This doesn't seem like a particularly useful evaluation strategy. By definition, all of the methods will identify DEGs that will have different expression between conditions. Thus, I suspect that all methods would form "correct" clusters (i.e., samples would be clustered together corresponding to their conditions) based on the reported DEGs, unless something goes catastrophically wrong. The main differences between methods are more subtle, and lie in how they model the variability and in error rate control, neither of which can be easily assessed with clustering - or at all, in fact, unless you have a data set with known truths, e.g., simulations.
Anyway, when I want to cluster RNA-seq data, I usually apply a log-transformation:
expr.vals <- cpm(y, log=TRUE, prior.count=2) # where 'y' is a DGEList.
... and then do my clustering on the matrix of expression values. The log-transformation provides some level of variance stabilization, especially at large counts (see the voom paper for some discussion of this). The large prior count just protects against poorly defined log-fold changes at low counts. It's better to use this for clustering instead of the E-values reported by voom
, as voom
only adds a continuity correction of 0.5. (Note that this small addition is fine within limma, as observations are precision-weighted anyway, but if you're doing unweighted analyses outside of limma with those E-values, then you could run into problems.)
I suppose if you wanted to make comparisons between methods easier, you should use the same variance-stabilized expression values (either with cpm
above, or with rlog
in DESeq) to make your clusters for all methods. I don't think this would pose any problems, but then again, I don't think this is a worthwhile analysis in the first place, so make of that what you will.

● ● ● ● ●

» ABOUT THIS TASK
In the post on clustering RNA-seq data, find the passage that starts with the words "This doesn't seem" and write it out word for word, stopping after "truths, e.g., simulations.". The material comes from a different source than the post.

» Records taken from a dataset
● ● ● ● ●

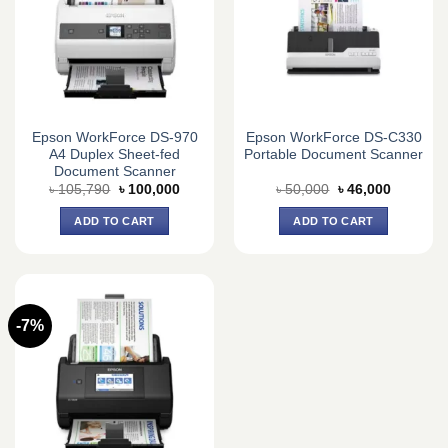
Epson WorkForce DS-970
Epson WorkForce DS-C330
A4 Duplex Sheet-fed
Portable Document Scanner
Document Scanner
Original
Current
Original
Current
৳
105,790
৳
100,000
৳
50,000
৳
46,000
price
price
price
price
was:
is:
was:
is:
ADD TO CART
ADD TO CART
৳ 105,790.
৳ 100,000.
৳ 50,000.
৳ 46,000.
-7%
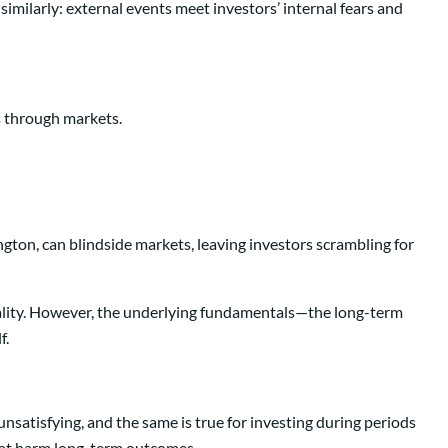
imilarly: external events meet investors’ internal fears and
es through markets.
gton, can blindside markets, leaving investors scrambling for
ts reality. However, the underlying fundamentals—the long-term
f.
unsatisfying, and the same is true for investing during periods
that harm long-term outcomes.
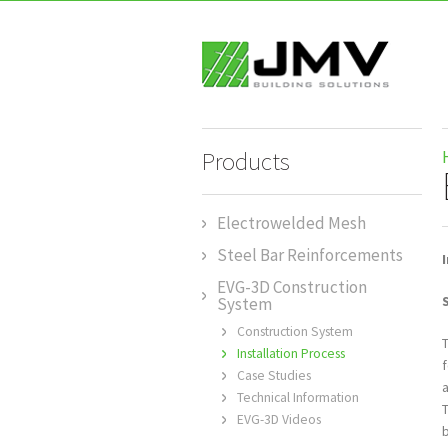
Products
Electrowelded Mesh
Steel Bar Reinforcements
EVG-3D Construction
System
Construction System
Installation Process
f
Case Studies
Technical Information
EVG-3D Videos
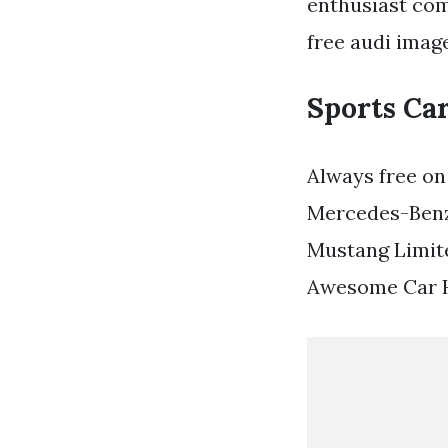
enthusiast com
free audi imag
Sports Ca
Always free on
Mercedes-Benz
Mustang Limite
Awesome Car H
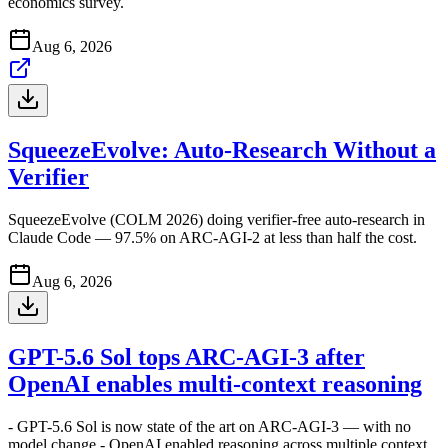
economics survey.
Aug 6, 2026
SqueezeEvolve: Auto-Research Without a
Verifier
SqueezeEvolve (COLM 2026) doing verifier-free auto-research in
Claude Code — 97.5% on ARC-AGI-2 at less than half the cost.
Aug 6, 2026
GPT-5.6 Sol tops ARC-AGI-3 after
OpenAI enables multi-context reasoning
- GPT-5.6 Sol is now state of the art on ARC-AGI-3 — with no
model change - OpenAI enabled reasoning across multiple context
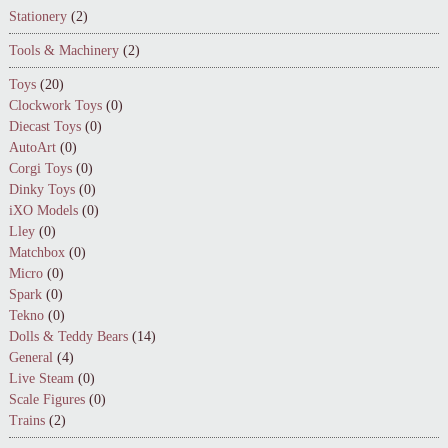
Stationery
(2)
Tools & Machinery
(2)
Toys
(20)
Clockwork Toys
(0)
Diecast Toys
(0)
AutoArt
(0)
Corgi Toys
(0)
Dinky Toys
(0)
iXO Models
(0)
Lley
(0)
Matchbox
(0)
Micro
(0)
Spark
(0)
Tekno
(0)
Dolls & Teddy Bears
(14)
General
(4)
Live Steam
(0)
Scale Figures
(0)
Trains
(2)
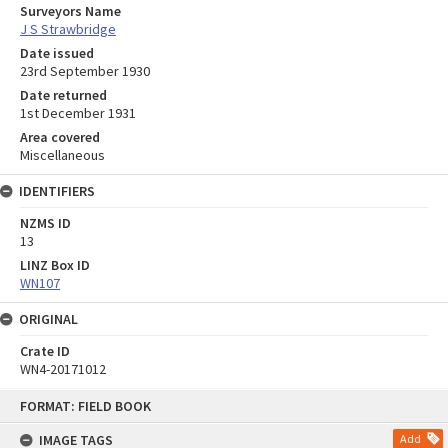
Surveyors Name
J S Strawbridge
Date issued
23rd September 1930
Date returned
1st December 1931
Area covered
Miscellaneous
IDENTIFIERS
NZMS ID
13
LINZ Box ID
WN107
ORIGINAL
Crate ID
WN4-20171012
Skip
FORMAT: FIELD BOOK
to
content
IMAGE TAGS
Add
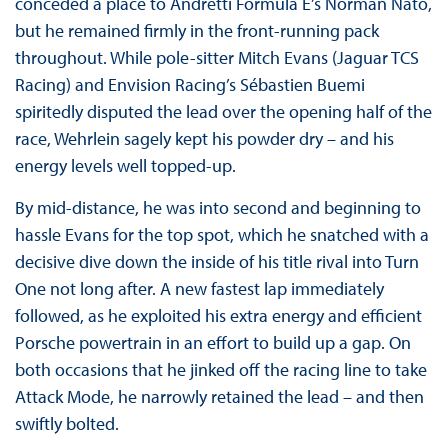
conceded a place to Andretti Formula E’s Norman Nato,
but he remained firmly in the front-running pack
throughout. While pole-sitter Mitch Evans (Jaguar TCS
Racing) and Envision Racing’s Sébastien Buemi
spiritedly disputed the lead over the opening half of the
race, Wehrlein sagely kept his powder dry – and his
energy levels well topped-up.
By mid-distance, he was into second and beginning to
hassle Evans for the top spot, which he snatched with a
decisive dive down the inside of his title rival into Turn
One not long after. A new fastest lap immediately
followed, as he exploited his extra energy and efficient
Porsche powertrain in an effort to build up a gap. On
both occasions that he jinked off the racing line to take
Attack Mode, he narrowly retained the lead – and then
swiftly bolted.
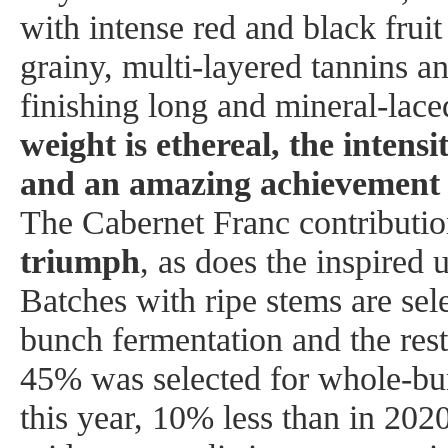
with intense red and black frui
grainy, multi-layered tannins an
finishing long and mineral-lac
weight is ethereal, the intens
and an amazing achievement i
The Cabernet Franc contributi
triumph
, as does the inspired 
Batches with ripe stems are sel
bunch fermentation and the res
45% was selected for whole-bu
this year, 10% less than in 2020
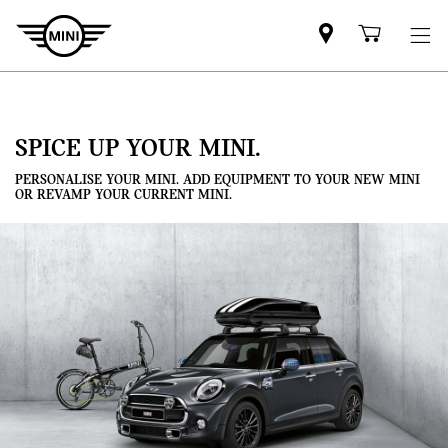
Mini
Shoppi
dealer
cart
partner
SPICE UP YOUR MINI.
PERSONALISE YOUR MINI. ADD EQUIPMENT TO YOUR NEW MINI
OR REVAMP YOUR CURRENT MINI.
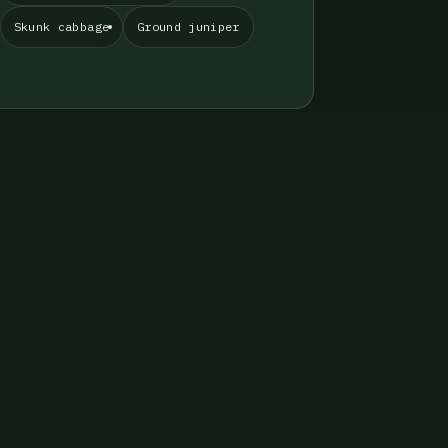
Skunk cabbage
Ground juniper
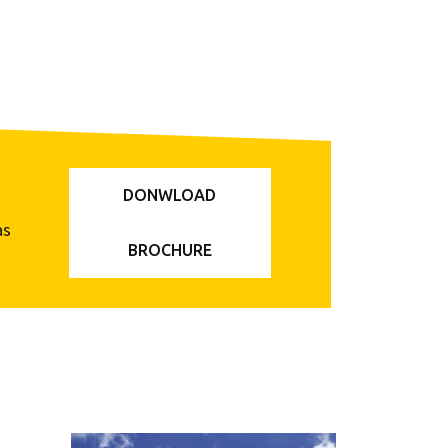
DONWLOAD
as
BROCHURE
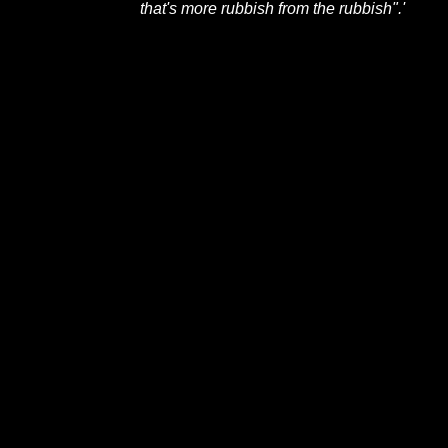
that's more rubbish from the rubbish".'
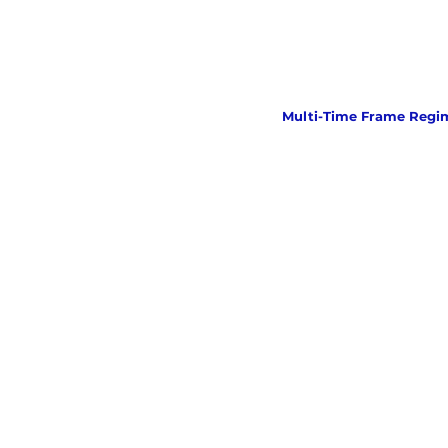
Multi-Time Frame Regi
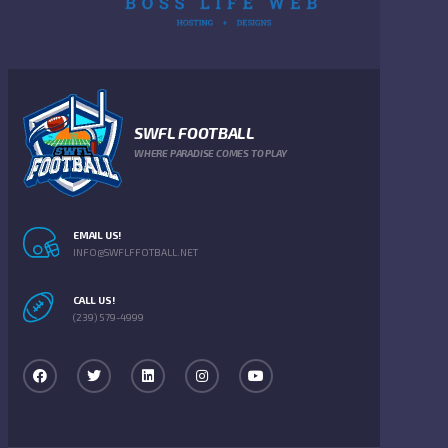
SWFL FOOTBALL
WHERE PARADISE COMES TO PLAY
EMAIL US!
INFO@SWFLFFOTBALL.NET
CALL US!
(239) 579-4999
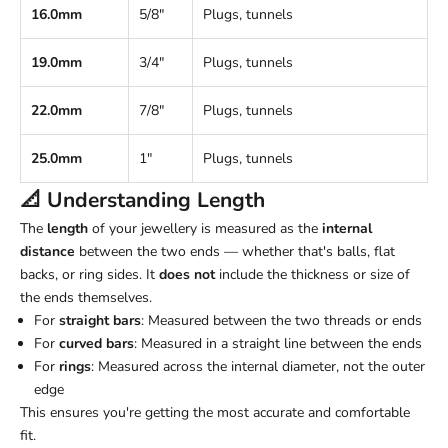
16.0mm
5/8"
Plugs, tunnels
19.0mm
3/4"
Plugs, tunnels
22.0mm
7/8"
Plugs, tunnels
25.0mm
1"
Plugs, tunnels
📐 Understanding
Length
The
length
of your jewellery is measured as the
internal
distance
between the two ends — whether that's balls, flat
backs, or ring sides. It
does not
include the thickness or size of
the ends themselves.
For
straight bars
: Measured between the two threads or ends
For
curved bars
: Measured in a straight line between the ends
For
rings
: Measured across the internal diameter, not the outer
edge
This ensures you're getting the most accurate and comfortable
fit.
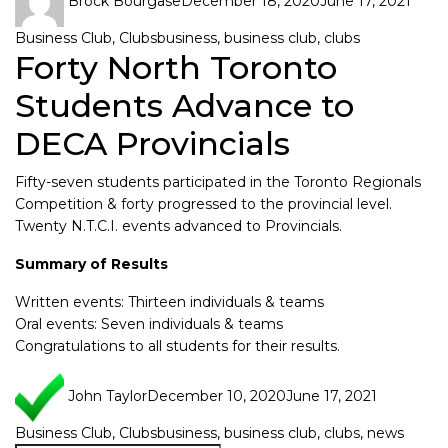
Brock Bourgase
December 18, 2020
June 17, 2021
Business Club
,
Clubs
business
,
business club
,
clubs
Forty North Toronto
Students Advance to
DECA Provincials
Fifty-seven students participated in the Toronto Regionals
Competition & forty progressed to the provincial level.
Twenty N.T.C.I. events advanced to Provincials.
Summary of Results
Written events: Thirteen individuals & teams
Oral events: Seven individuals & teams
Congratulations to all students for their results.
John Taylor
December 10, 2020
June 17, 2021
Business Club
,
Clubs
business
,
business club
,
clubs
,
news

● ● ● ● ●

» EXERCISE RESPONSE
This doesn't seem like a particularly useful evaluation strategy. By definition, all of the methods will identify DEGs that will have different expression between conditions. Thus, I suspect that all methods would form "correct" clusters (i.e., samples would be clustered together corresponding to their conditions) based on the reported DEGs, unless something goes catastrophically wrong. The main differences between methods are more subtle, and lie in how they model the variability and in error rate control, neither of which can be easily assessed with clustering - or at all, in fact, unless you have a data set with known truths, e.g., simulations.